> [Job item]: Once the images are removed, repeat all of the entries exactly.

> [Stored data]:
Content starts
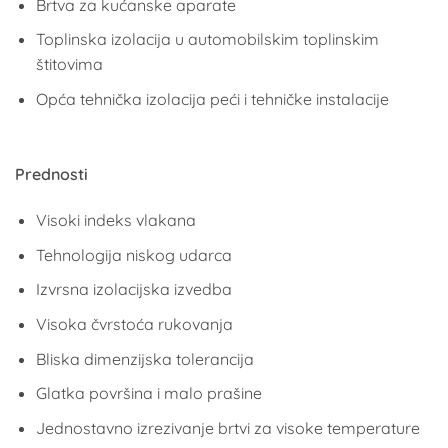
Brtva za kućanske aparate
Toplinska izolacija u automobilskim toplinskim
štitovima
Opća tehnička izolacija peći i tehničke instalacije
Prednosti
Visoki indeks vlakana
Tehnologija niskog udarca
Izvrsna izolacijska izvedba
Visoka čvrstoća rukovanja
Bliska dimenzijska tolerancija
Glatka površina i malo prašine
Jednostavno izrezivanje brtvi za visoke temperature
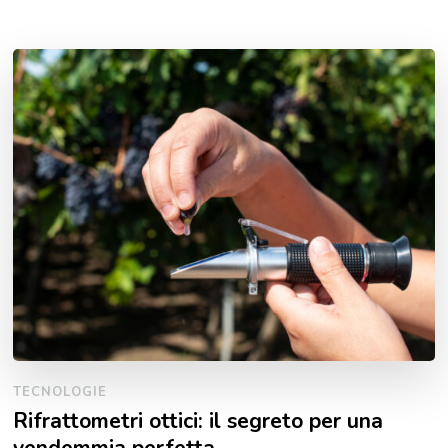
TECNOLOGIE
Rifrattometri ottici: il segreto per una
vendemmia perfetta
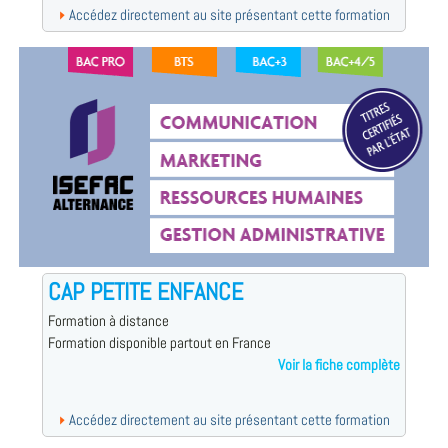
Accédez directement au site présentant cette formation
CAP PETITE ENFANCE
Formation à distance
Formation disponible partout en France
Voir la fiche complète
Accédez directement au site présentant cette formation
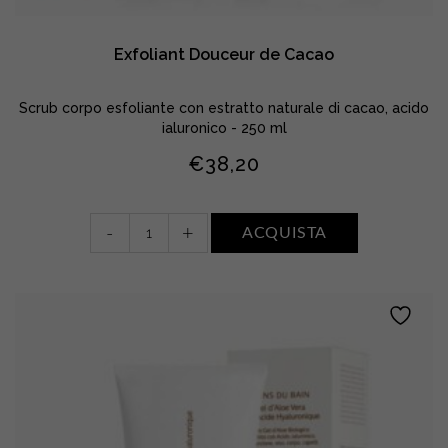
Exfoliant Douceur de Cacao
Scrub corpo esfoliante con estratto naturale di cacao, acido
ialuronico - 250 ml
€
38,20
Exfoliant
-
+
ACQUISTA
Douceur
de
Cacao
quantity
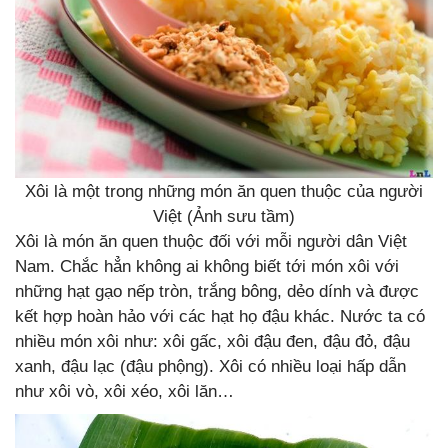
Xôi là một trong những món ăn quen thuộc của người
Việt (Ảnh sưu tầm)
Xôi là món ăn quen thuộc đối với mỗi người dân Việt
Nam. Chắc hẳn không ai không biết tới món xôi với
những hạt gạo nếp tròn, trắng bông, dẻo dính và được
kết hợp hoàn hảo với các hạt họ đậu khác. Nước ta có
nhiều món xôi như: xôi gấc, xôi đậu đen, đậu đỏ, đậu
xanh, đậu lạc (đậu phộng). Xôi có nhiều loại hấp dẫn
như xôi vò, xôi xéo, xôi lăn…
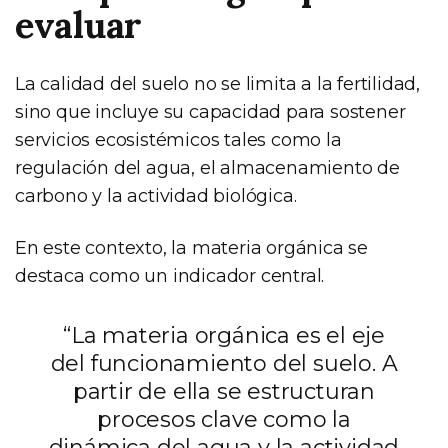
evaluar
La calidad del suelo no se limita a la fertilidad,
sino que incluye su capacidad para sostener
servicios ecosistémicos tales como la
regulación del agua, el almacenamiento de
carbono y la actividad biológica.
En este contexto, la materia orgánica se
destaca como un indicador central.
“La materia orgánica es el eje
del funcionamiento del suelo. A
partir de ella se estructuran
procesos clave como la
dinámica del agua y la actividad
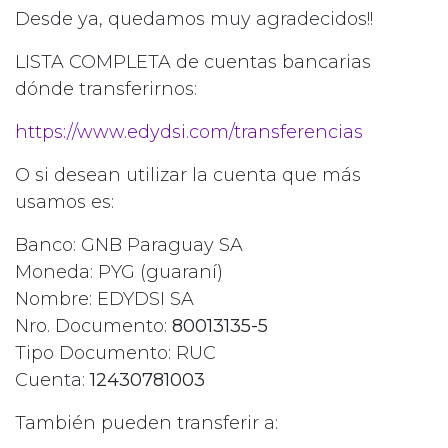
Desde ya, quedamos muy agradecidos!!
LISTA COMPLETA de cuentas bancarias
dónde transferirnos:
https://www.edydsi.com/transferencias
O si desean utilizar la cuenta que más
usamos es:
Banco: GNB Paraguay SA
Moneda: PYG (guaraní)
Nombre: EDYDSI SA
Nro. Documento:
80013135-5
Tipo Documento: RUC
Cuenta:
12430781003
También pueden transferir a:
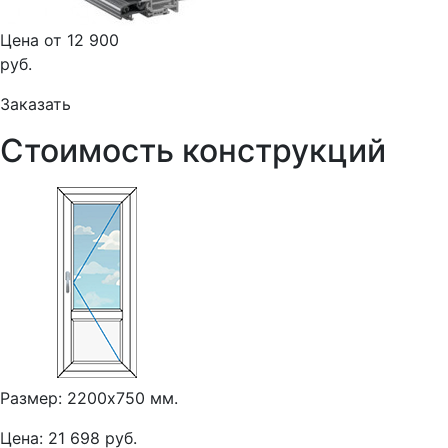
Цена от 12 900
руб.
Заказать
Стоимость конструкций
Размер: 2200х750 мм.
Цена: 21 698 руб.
Content ends
> [Output for this task]:
Brtva za kućanske aparate
Toplinska izolacija u automobilskim toplinskim
štitovima
Opća tehnička izolacija peći i tehničke instalacije
Prednosti
Visoki indeks vlakana
Tehnologija niskog udarca
Izvrsna izolacijska izvedba
Visoka čvrstoća rukovanja
Bliska dimenzijska tolerancija
Glatka površina i malo prašine
Jednostavno izrezivanje brtvi za visoke temperature
TECNOLOGIE
Rifrattometri ottici: il segreto per una
vendemmia perfetta
Accédez directement au site présentant cette formation
CAP PETITE ENFANCE
Formation à distance
Formation disponible partout en France
Voir la fiche complète
Accédez directement au site présentant cette formation
Exfoliant Douceur de Cacao
Scrub corpo esfoliante con estratto naturale di cacao, acido
ialuronico - 250 ml
€
38,20
Exfoliant
-
+
ACQUISTA
Douceur
de
Cacao
quantity
Xôi là một trong những món ăn quen thuộc của người
Việt (Ảnh sưu tầm)
Xôi là món ăn quen thuộc đối với mỗi người dân Việt
Nam. Chắc hẳn không ai không biết tới món xôi với
những hạt gạo nếp tròn, trắng bông, dẻo dính và được
kết hợp hoàn hảo với các hạt họ đậu khác. Nước ta có
nhiều món xôi như: xôi gấc, xôi đậu đen, đậu đỏ, đậu
xanh, đậu lạc (đậu phộng). Xôi có nhiều loại hấp dẫn
như xôi vò, xôi xéo, xôi lăn…
evaluar
La calidad del suelo no se limita a la fertilidad,
sino que incluye su capacidad para sostener
servicios ecosistémicos tales como la
regulación del agua, el almacenamiento de
carbono y la actividad biológica.
En este contexto, la materia orgánica se
destaca como un indicador central.
“La materia orgánica es el eje
del funcionamiento del suelo. A
partir de ella se estructuran
procesos clave como la
dinámica del agua y la actividad
Desde ya, quedamos muy agradecidos!!
LISTA COMPLETA de cuentas bancarias
dónde transferirnos:
https://www.edydsi.com/transferencias
O si desean utilizar la cuenta que más
usamos es:
Banco: GNB Paraguay SA
Moneda: PYG (guaraní)
Nombre: EDYDSI SA
Nro. Documento:
80013135-5
Tipo Documento: RUC
Cuenta:
12430781003
También pueden transferir a:
Цена от 12 900
руб.
Заказать
Стоимость конструкций
Размер: 2200х750 мм.
Цена: 21 698 руб.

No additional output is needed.